I carry a .44 mag on backpacking excursions and hunt with one too.  I have a Super Blackhawk and I feel that it is more than sufficient to deal with a bear (maybe not so much in my hands) when loaded with FMJ or something close.

I took down a mule deer with my first .44, an Uberti Cattleman and the gun I have now is much better.  I agree with the fact that a .454 or something similar would be a better "bear stopper(?)" but I would not be able to shoot it comfortably enough, often enough to make it the gun the .44 mag is for me.

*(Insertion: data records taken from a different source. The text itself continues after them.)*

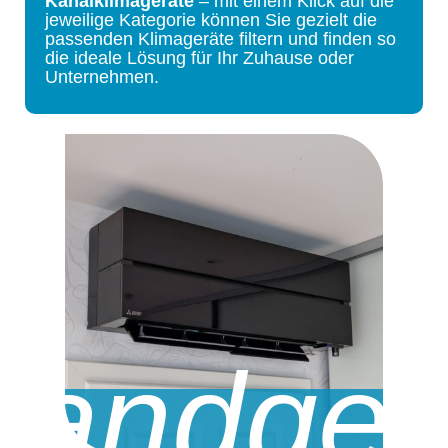
Kanalklimageräte
– mit einem Klick auf die
jeweilige Kategorie können Sie gezielt die
passenden Klimageräte filtern und finden so
die ideale Lösung für Ihr Zuhause oder
Unternehmen.
andger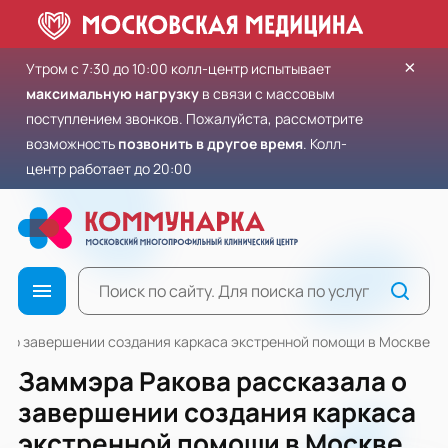
×
Утром с 7:30 до 10:00 колл-центр испытывает
максимальную нагрузку
в связи с массовым
поступлением звонков. Пожалуйста, рассмотрите
возможность
позвонить в другое время
. Колл-
центр работает до 20:00
а о завершении создания каркаса экстренной помощи в Москве
Заммэра Ракова рассказала о
завершении создания каркаса
экстренной помощи в Москве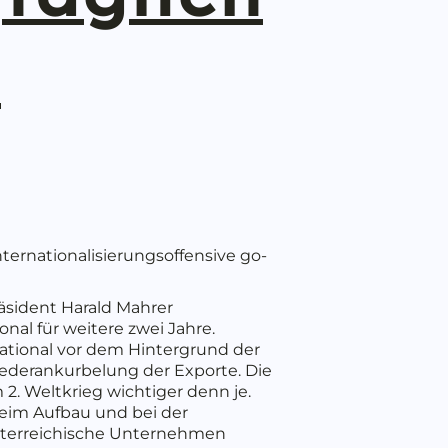
d
rnationalisierungsoffensive go-
sident Harald Mahrer
nal für weitere zwei Jahre.
ational vor dem Hintergrund der
ederankurbelung der Exporte. Die
 2. Weltkrieg wichtiger denn je.
beim Aufbau und bei der
 Österreichische Unternehmen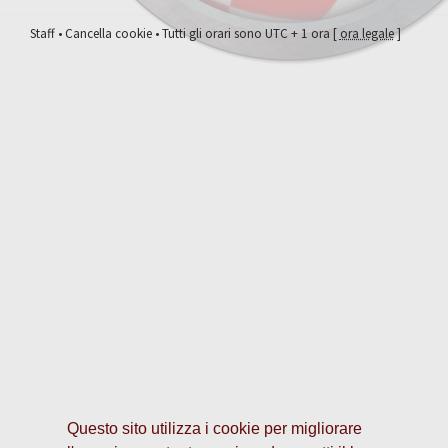
Staff
•
Cancella cookie
• Tutti gli orari sono UTC + 1 ora [
ora legale
]
Questo sito utilizza i cookie per migliorare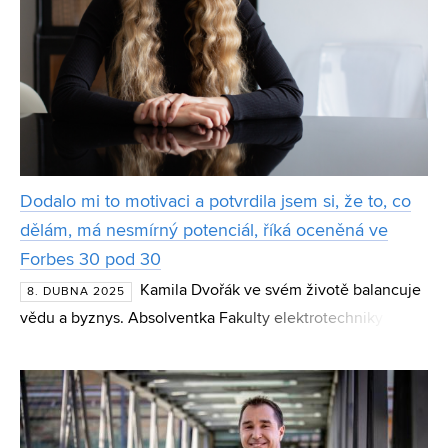
Dodalo mi to motivaci a potvrdila jsem si, že to, co
dělám, má nesmírný potenciál, říká oceněná ve
Forbes 30 pod 30
Kamila Dvořák ve svém životě balancuje
8. DUBNA 2025
vědu a byznys. Absolventka Fakulty elektrotechniky a
komunikačních technologií VUT se po bakalářských
státnicích vydala na studijní pobyt do Finska, odkud se
poz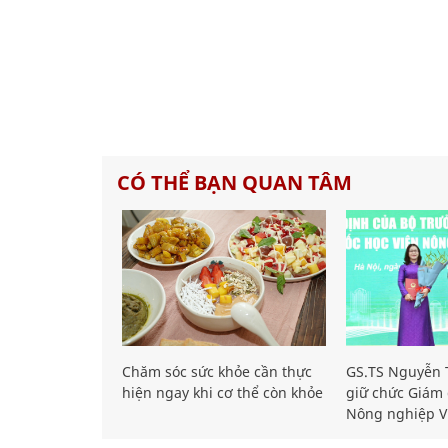
CÓ THỂ BẠN QUAN TÂM
Chăm sóc sức khỏe cần thực
GS.TS Nguyễn T
hiện ngay khi cơ thể còn khỏe
giữ chức Giám 
Nông nghiệp V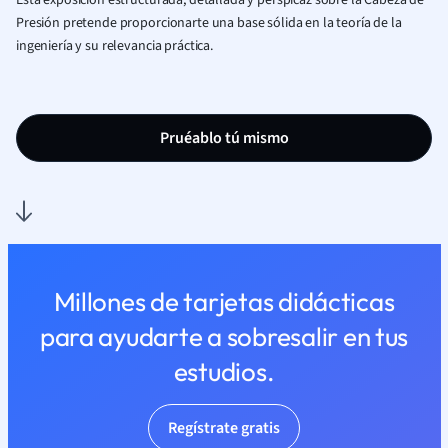
Esta exposición estructurada, detallada y perspicaz sobre la Cabeza de
Presión pretende proporcionarte una base sólida en la teoría de la
ingeniería y su relevancia práctica.
Pruéablo tú mismo
Millones de tarjetas didácticas
para ayudarte a sobresalir en tus
estudios.
Regístrate gratis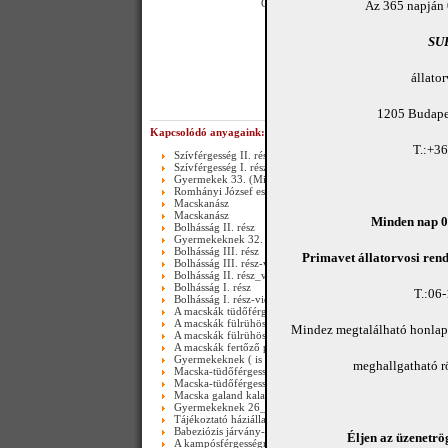
Get the Flash Player
to see this player.
Az 365 napján 
SU
állato
1205 Budapes
Kapcsolódó anyagaink:
T.:+3
Szívférgesség II. rész
Szívférgesség I. rész
Gyermekek 33. (Mindenszentek 2015.)
Romhányi József esete egy bolhával
Macskanász
Macskanász
Minden nap 08
Bolhásság II. rész
Gyermekeknek 32. (Masszázs)
Bolhásság III. rész
Primavet állatorvosi rend
Bolhásság III. rész-video
Bolhásság II. rész_video
Bolhásság I. rész
T.:06
Bolhásság I. rész-video
A macskák tüdőférgessége II. rész(Happy end)-video
A macskák fülrühössége
Mindez megtalálható honla
A macskák fülrühössége-video
A macskák fertőző peritonitise
Gyermekeknek ( is )27._Dobozolás
meghallgatható 
Macska-tüdőférgesség
Macska-tüdőférgesség_video
Macska galand kaland_video
Gyermekeknek 26_Hidegzuhany
Tájékoztató háziállataink bőrférgességéről és szívférgesség
Babeziózis járvány-2011.03.25.-től
Éljen az üzenetrög
A kampósférgességről (Ancylostomosis) III. rész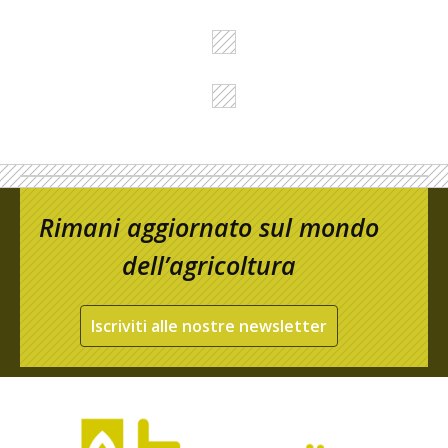
Rimani aggiornato sul mondo
dell’agricoltura
Iscriviti alle nostre newsletter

When I am camping I have it and my AR-15 with dual load AP/SJLN rounds.  When I am hunting it is my backup for my .300 Savage Model 8.  Over all if I really expected a bear I would either not go (bears are really big and have been known to eat people and my kids would say I shot Smokey) or simply hike in with the .44 and the AR-15 since even though it is a small round it the AP stuff will go through just about anything and I can effectively put a lot of rounds on a small moving target (and I dont own an SKS/AK) which is why I prefer this weapon when I have my family around or I am not hunting.

my .02 only.


----------



## David43515 (Dec 17, 2009)

I grew up in Ohio, which hasn`t been bear country for about 180 years, so take what I say with a grain of salt. I read an interview on this type of topic with several bear hunters from Alaska. The general consensus was that in order to stop a bear _right now,_ you don`t shoot at vital organs like heart and lungs. You either take out the spinal colum or the hip joints, so a heavy hitting bullet and good placement are are paramount.

I`ve read of guys killing bears with headshots from a .44, but I`d rather have a 10 or 12 guage shotgun and several good dogs myself.


----------



## Skpotamus (Dec 18, 2009)

I live in IN which has a decent number of bears.... in zoos and circuses.... so take this with a grain of salt.

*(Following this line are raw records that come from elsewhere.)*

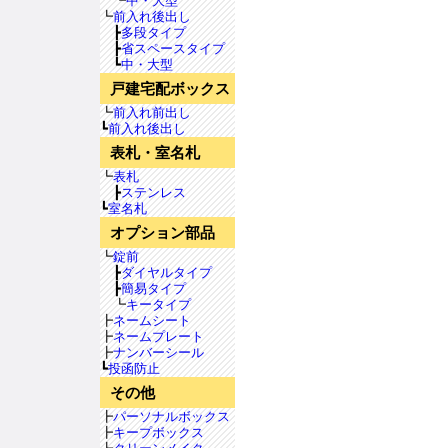
┗
中・大型
┗
前入れ後出し
┣
多段タイプ
┣
省スペースタイプ
┗
中・大型
戸建宅配ボックス
┗
前入れ前出し
┗
前入れ後出し
表札・室名札
┗
表札
┣
ステンレス
┗
室名札
オプション部品
┗
錠前
┣
ダイヤルタイプ
┣
簡易タイプ
┗
キータイプ
┣
ネームシート
┣
ネームプレート
┣
ナンバーシール
┗
投函防止
その他
┣
パーソナルボックス
┣
キープボックス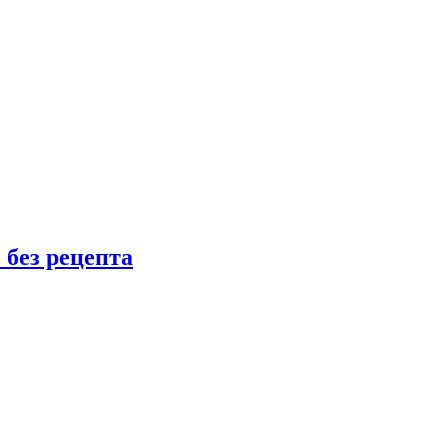
 без рецепта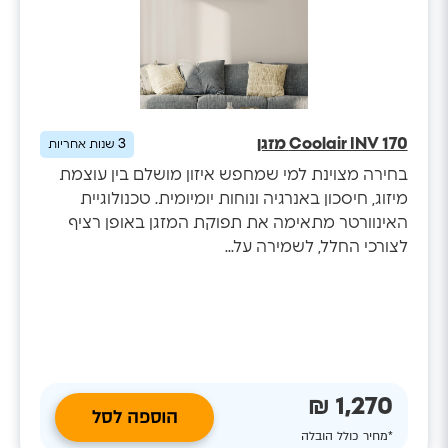
Coolair INV 170 מזגן
3
שנות אחריות
בחירה מצוינת למי שמחפש איזון מושלם בין עוצמת
מיזוג, חיסכון באנרגיה ונוחות יומיומית. טכנולוגיית
האינוורטר מתאימה את תפוקת המזגן באופן רציף
לצורכי החלל, לשמירה על...
1,270 ₪
הוספה לסל
*מחיר כולל הובלה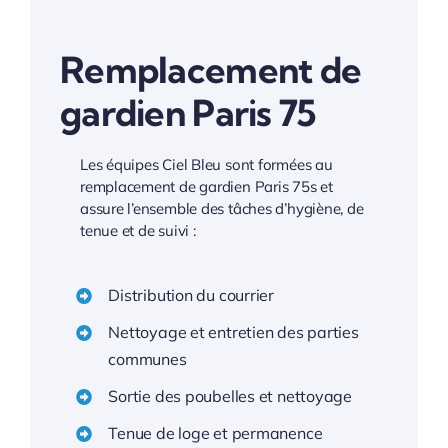
Remplacement de
gardien Paris 75
Les équipes Ciel Bleu sont formées au
remplacement de gardien Paris 75s et
assure l’ensemble des tâches d’hygiène, de
tenue et de suivi :
Distribution du courrier
Nettoyage et entretien des parties
communes
Sortie des poubelles et nettoyage
Tenue de loge et permanence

One of my coworkers went bear hunting a few years back, the topic of carrying a pistol for defense against a bear came up, the consensus from his guides was that no handgun would really do the job adequately.  They recommended at least a 12 gauge with 00 buck.  They used much larger caliber hunting rifles and even then they didn't always do the job.  

I wouldn't expect any caliber of handgun to do the job, especially some big bruiser that is hard to get follow up shots with.  I'd probably look at a pistol gripped shotgun.  

YMMV.


----------



## lklawson (Dec 18, 2009)

Skpotamus said:


> I wouldn't expect any caliber of handgun to do the job, especially some big bruiser that is hard to get follow up shots with.  I'd probably look at a pistol gripped shotgun.


This problem, and the various "solutions" aren't exactly new.  It's the reason that Howdah pistols were invented.

Peace favor your sword,
Kirk


----------